TD Hive 2 Performance Tuning
See Hive Performance Tuning which includes:
- Leveraging Time-based Partitioning
- WHERE time <=> Integer
- Set Custom Schema
- DISTRIBUTE BY…SORT BY v. ORDER BY
- Avoid “SELECT count(DISTINCT field) FROM tbl”
- Considering the Cardinality within GROUP BY
- Efficient Top-k Query Processing using each_top_k
- Exploding multiple arrays at the same time with TD_NUMERIC_RANGE and TD_ARRAY_INDEX
Rewrite queries for better performance
When running queries against tables that have terabytes worth of data, tuning your queries becomes an important mechanism to keep your systems in peak performance.

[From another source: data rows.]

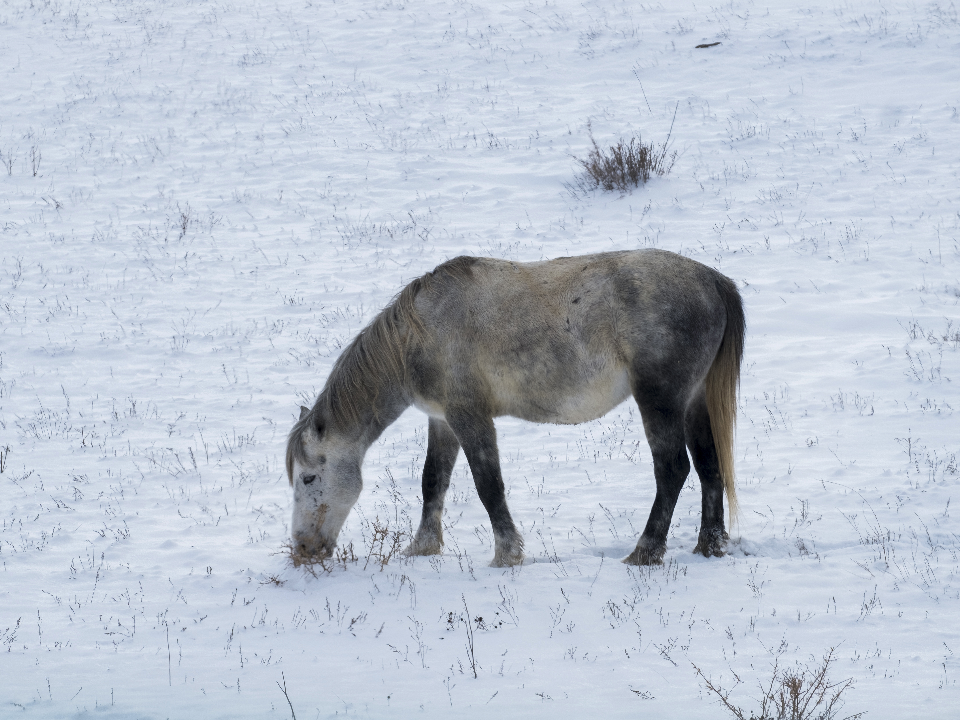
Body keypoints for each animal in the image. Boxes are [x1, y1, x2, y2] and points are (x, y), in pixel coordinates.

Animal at [288, 250, 748, 564]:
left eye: (309, 478)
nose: (304, 549)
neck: (417, 336)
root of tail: (713, 281)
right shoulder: (442, 420)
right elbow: (432, 482)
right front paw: (422, 548)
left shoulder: (469, 416)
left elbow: (488, 485)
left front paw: (506, 554)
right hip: (694, 401)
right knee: (709, 468)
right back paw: (709, 546)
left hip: (659, 400)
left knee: (672, 470)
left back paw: (645, 552)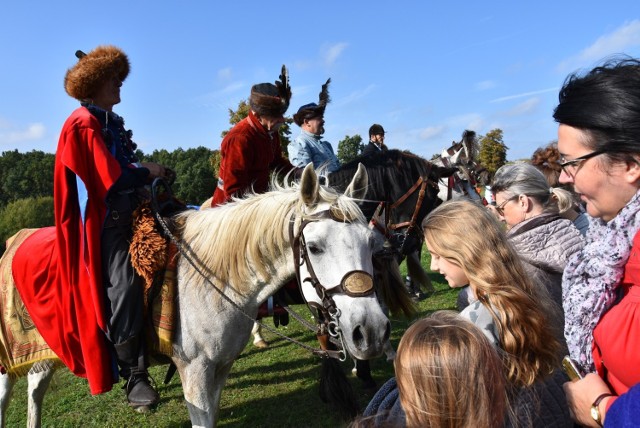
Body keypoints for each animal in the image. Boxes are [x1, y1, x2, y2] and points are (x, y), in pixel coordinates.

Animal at [0, 162, 388, 426]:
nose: (370, 332)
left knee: (35, 391)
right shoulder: (195, 372)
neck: (218, 278)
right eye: (315, 246)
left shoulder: (219, 369)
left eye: (371, 243)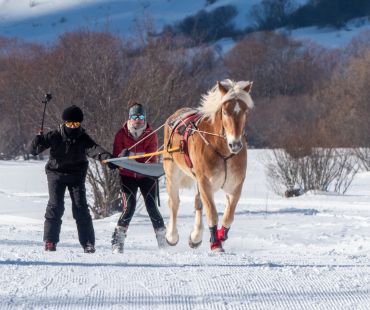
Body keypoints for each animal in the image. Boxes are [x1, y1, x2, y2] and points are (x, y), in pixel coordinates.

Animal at [163, 79, 253, 252]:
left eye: (245, 111)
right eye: (225, 112)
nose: (236, 145)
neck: (222, 149)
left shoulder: (235, 185)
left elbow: (228, 216)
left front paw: (220, 236)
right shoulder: (205, 182)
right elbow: (212, 212)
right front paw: (216, 243)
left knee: (198, 203)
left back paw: (196, 236)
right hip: (172, 172)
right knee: (174, 203)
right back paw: (172, 236)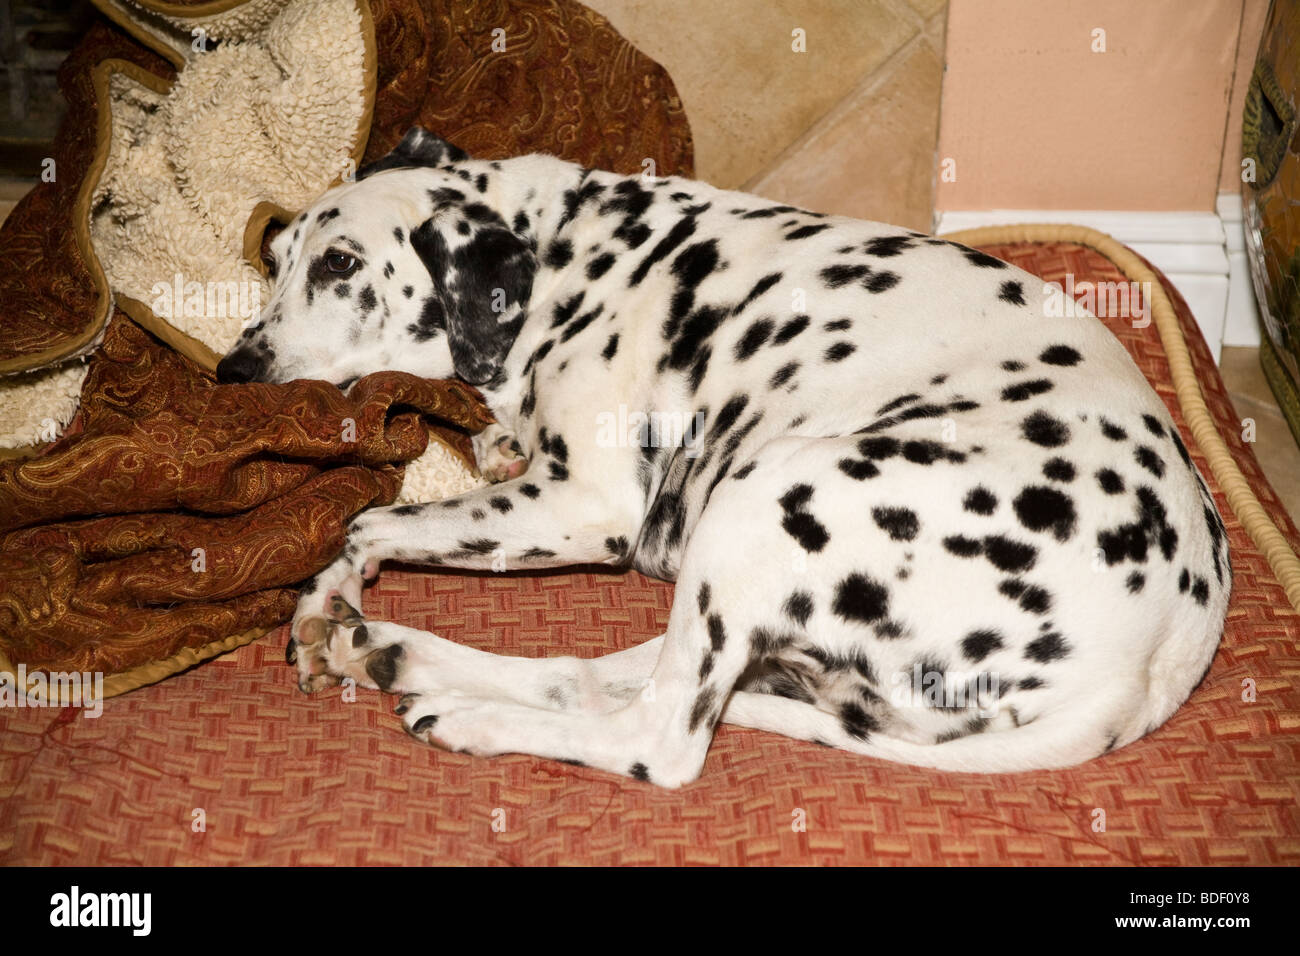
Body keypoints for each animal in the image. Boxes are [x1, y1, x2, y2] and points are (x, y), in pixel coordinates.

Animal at [220, 127, 1227, 785]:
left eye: (341, 264)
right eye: (279, 253)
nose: (233, 370)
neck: (569, 251)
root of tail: (1152, 665)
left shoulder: (582, 505)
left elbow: (365, 519)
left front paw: (330, 583)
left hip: (763, 501)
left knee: (658, 741)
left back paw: (468, 715)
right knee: (589, 679)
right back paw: (397, 655)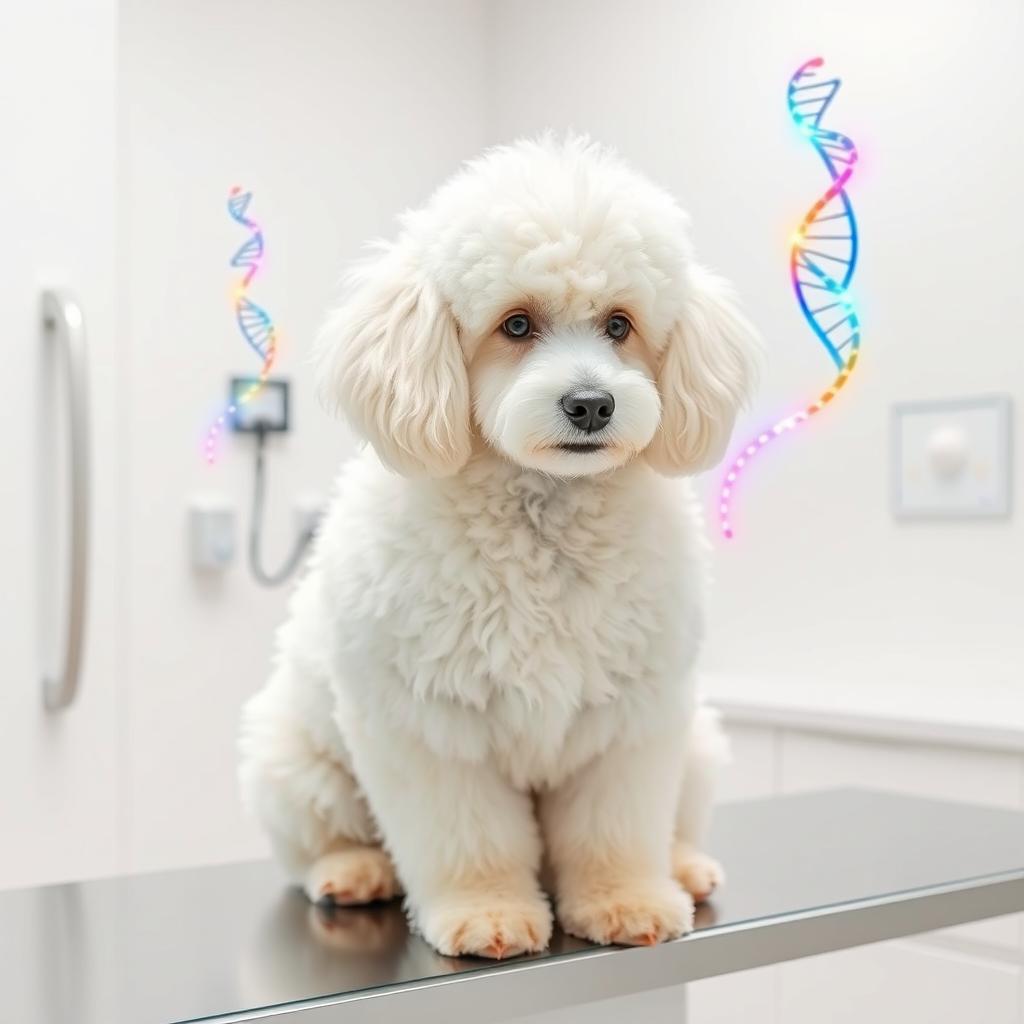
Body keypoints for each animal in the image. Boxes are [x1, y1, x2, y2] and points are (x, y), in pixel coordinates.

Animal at [239, 136, 761, 958]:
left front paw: (626, 900)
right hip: (290, 764)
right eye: (516, 325)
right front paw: (486, 912)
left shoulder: (632, 720)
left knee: (674, 821)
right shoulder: (430, 725)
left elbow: (616, 829)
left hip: (700, 744)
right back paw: (353, 871)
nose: (591, 403)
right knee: (319, 843)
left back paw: (684, 865)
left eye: (619, 324)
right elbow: (468, 837)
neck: (542, 516)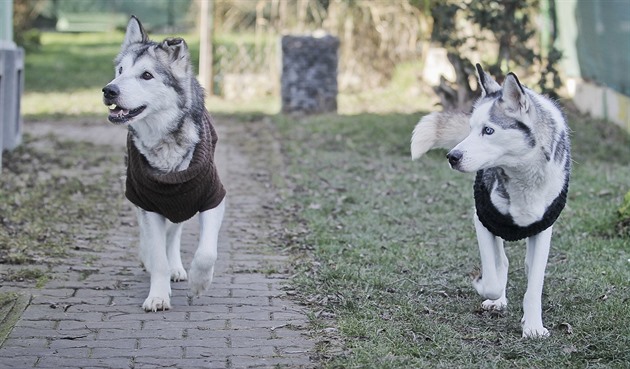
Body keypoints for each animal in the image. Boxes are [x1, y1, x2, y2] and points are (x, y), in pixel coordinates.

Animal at [103, 16, 230, 310]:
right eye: (120, 70)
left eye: (147, 75)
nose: (109, 90)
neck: (166, 143)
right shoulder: (148, 203)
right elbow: (157, 252)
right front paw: (158, 295)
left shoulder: (213, 198)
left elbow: (207, 252)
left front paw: (198, 282)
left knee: (175, 232)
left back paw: (178, 268)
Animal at [412, 64, 572, 336]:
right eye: (471, 128)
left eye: (488, 130)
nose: (452, 156)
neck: (522, 177)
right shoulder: (482, 219)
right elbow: (492, 278)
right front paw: (485, 288)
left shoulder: (543, 229)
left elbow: (534, 283)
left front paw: (533, 326)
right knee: (502, 262)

Sometimes a query is using too many mappers and can be rewritten to reduce the number of mappers that it requires. Or, if possible the query can be modified to take advantage of Tez or Spark.
hive.optimize.countdistinct is a parameter that determines whether to rewrite count distinct into 2 stages. The first stage uses multiple reducers with the count distinct key and the second stage uses a single reducer without key.
Query hints can help with performance
Hints let you make decisions usually made by the query engine. Because you know your data, you might know things that the optimizer does not know. Hints provide a mechanism to direct the query engine to process a query based on the criteria that you specify.